By Hudson Sangree
SACRAMENTO — Members of California’s Senate and Assembly hastily passed a conference committee report Tuesday night intended to protect ratepayers and help utilities pay for wildfire damages.
Both utilities and ratepayer advocates were unhappy with the measure, leading the committee’s co-chairman to suggest he and his colleagues had done an OK job.
“It may be a little bit encouraging that utilities and ratepayers both have a problem with this,” said Sen. Bill Dodd, a Napa Valley Democrat.
The final conference committee report on Senate Bill 901 was approved in a confused rush Tuesday night as a deadline approached to get the bill in print 72 hours before the legislature reaches the end of its two-year session at midnight Friday.
Earlier versions of the bill would have removed the strict liability that California imposes on utilities if electrical equipment is a substantial cause of a wildfire.
Under the legal doctrine, Pacific Gas & Electric potentially faces billions of dollars in damages for last year’s devastating wine country fires, which leveled a swath of the city of Santa Rosa. State fire investigators said the utility was at least partly to blame for a number of those blazes because trees or branches hit PG&E power lines.

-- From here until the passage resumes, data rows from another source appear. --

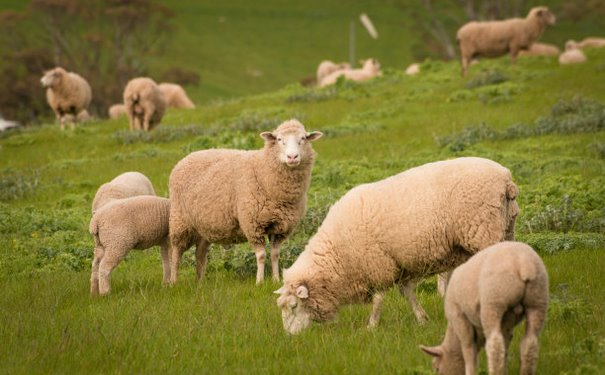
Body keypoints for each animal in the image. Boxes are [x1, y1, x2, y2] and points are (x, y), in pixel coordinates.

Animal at [168, 119, 324, 284]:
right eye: (279, 139)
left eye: (303, 138)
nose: (292, 157)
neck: (264, 172)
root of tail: (186, 158)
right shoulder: (252, 224)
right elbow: (261, 255)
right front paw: (259, 281)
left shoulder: (280, 228)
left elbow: (275, 254)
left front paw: (276, 279)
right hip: (179, 220)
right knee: (176, 252)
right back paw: (173, 281)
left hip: (203, 225)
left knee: (200, 252)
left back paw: (199, 282)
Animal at [276, 157, 516, 336]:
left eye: (294, 306)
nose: (290, 337)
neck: (337, 256)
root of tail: (506, 178)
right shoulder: (402, 265)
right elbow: (407, 292)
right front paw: (422, 319)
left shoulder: (378, 264)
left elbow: (379, 298)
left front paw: (371, 326)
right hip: (506, 228)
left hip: (484, 232)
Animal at [420, 241, 548, 375]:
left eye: (438, 369)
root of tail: (523, 264)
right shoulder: (506, 324)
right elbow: (505, 346)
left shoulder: (459, 317)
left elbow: (468, 348)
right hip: (538, 302)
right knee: (530, 344)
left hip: (492, 304)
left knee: (495, 345)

The conference committee deleted the provision eliminating strict liability and replaced it with a procedure that would allow the utilities to issue revenue bonds to cover wildfire costs. Charges would be added to customers’ bills to pay off the bond debts. (See Bond Sales Eyed to Fund Utility Wildfire Costs.)

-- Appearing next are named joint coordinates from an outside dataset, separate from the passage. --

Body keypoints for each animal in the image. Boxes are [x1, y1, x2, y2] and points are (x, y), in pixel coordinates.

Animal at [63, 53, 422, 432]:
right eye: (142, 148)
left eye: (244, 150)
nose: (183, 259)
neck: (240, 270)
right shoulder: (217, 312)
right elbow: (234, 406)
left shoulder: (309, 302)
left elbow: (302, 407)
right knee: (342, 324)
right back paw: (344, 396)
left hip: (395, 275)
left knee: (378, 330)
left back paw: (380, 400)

That didn’t make utilities happy. A lobbyist for San Diego Gas & Electric told the committee Tuesday it was a step backward from the prior version of the bill.
Ratepayer advocates were outraged.
“We strongly oppose this bailout for PG&E,” said Mark Toney, executive director of The Utility Reform Network. “Billions of dollars at stake should not be decided in such a rushed process.”
Other groups, including cities, counties and plaintiffs’ attorneys, supported the conference committee’s report because it left intact the strict liability standard, sometimes called “inverse condemnation,” which allows those harmed to be compensated without proving negligence.
The conference committee report also contains measures to prevent wildfires, including provisions governing forest management and tree removal. And it allows the California Public Utilities Commission to consider the reasonableness of a utility’s conduct in determining whether to allow it to recover wildfire costs from ratepayers.
The conference committee report will be incorporated into SB 901, which now goes back to the Senate and Assembly. Both houses must approve the bill by Friday if they want it to reach the desk of Gov. Jerry Brown.